After a cryptic tease yesterday, the first new, post-Microsoft device is here – and it’s a tablet.
An Android tablet.
Well, that was unexpected.
There had certainly been rumours that a new device was coming – but those were phone-centric, and suggested that we might be at least a year away. Instead, we have a play for a market that’s not really been compellingly cracked yet – the Android tablet.
Enter the N1
The Nokia N1 uses a fairly stock build of Android, with Nokia’s own Z Launcher on top. This allows you to scribble the first couple of letters of an app’s name to launch it – a neat idea I’m looking forwards to trying out:
But it’ll be a while before I get the chance. The N1 is planned to be available for purchase in China in early next year, for around $249. The rest of the world? All Nokia has committed to is “the anticipation of expanding sales to other markets”. So, it’s a waiting game. And four to five months is a long time in the mobile device game.
A familiar fruity look
And, to be fair, there are some views that look very Apple-like:
But, on the other hand, (and, yes, I realise I’m stretching here) there’s only so much variety you can build into a black glass rectangle, and there’s just enough difference here that it’s discernible from the iPad Mini – even if it takes effort. Do we have to accept that the nice, bright plastic backs we saw from the Lumia line are Microsoft’s signature feature, and Nokia will be doing something different?
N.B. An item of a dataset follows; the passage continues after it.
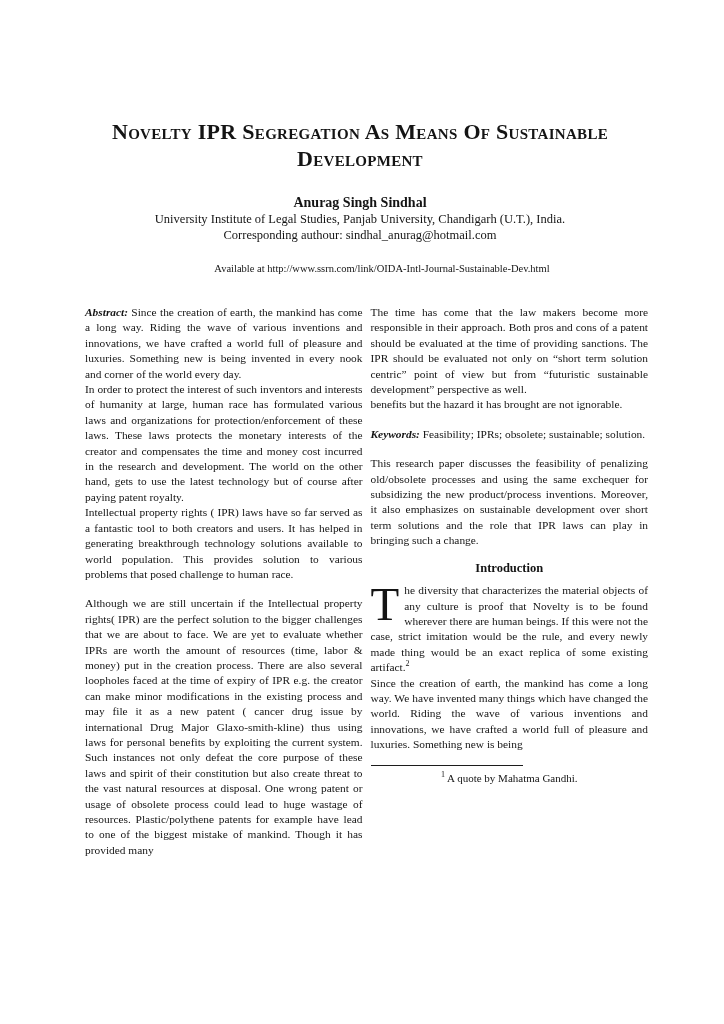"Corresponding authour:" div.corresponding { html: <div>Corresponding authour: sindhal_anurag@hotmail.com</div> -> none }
But it would have been nice to see something, well, new. Perhaps Microsoft got all the good designers?
In the end, it’s exciting to have a big European company back in the mobile device making game. It would be a shame to see that transfer entirely to the US and Asia, and a small Nokia fightback is a pleasing development. This is just the first step – and Nokia has a lot of reputation and goodwill left that might help this work.
A great return for Nokia? Or a disappointingly same-y return to the consumer mobile space?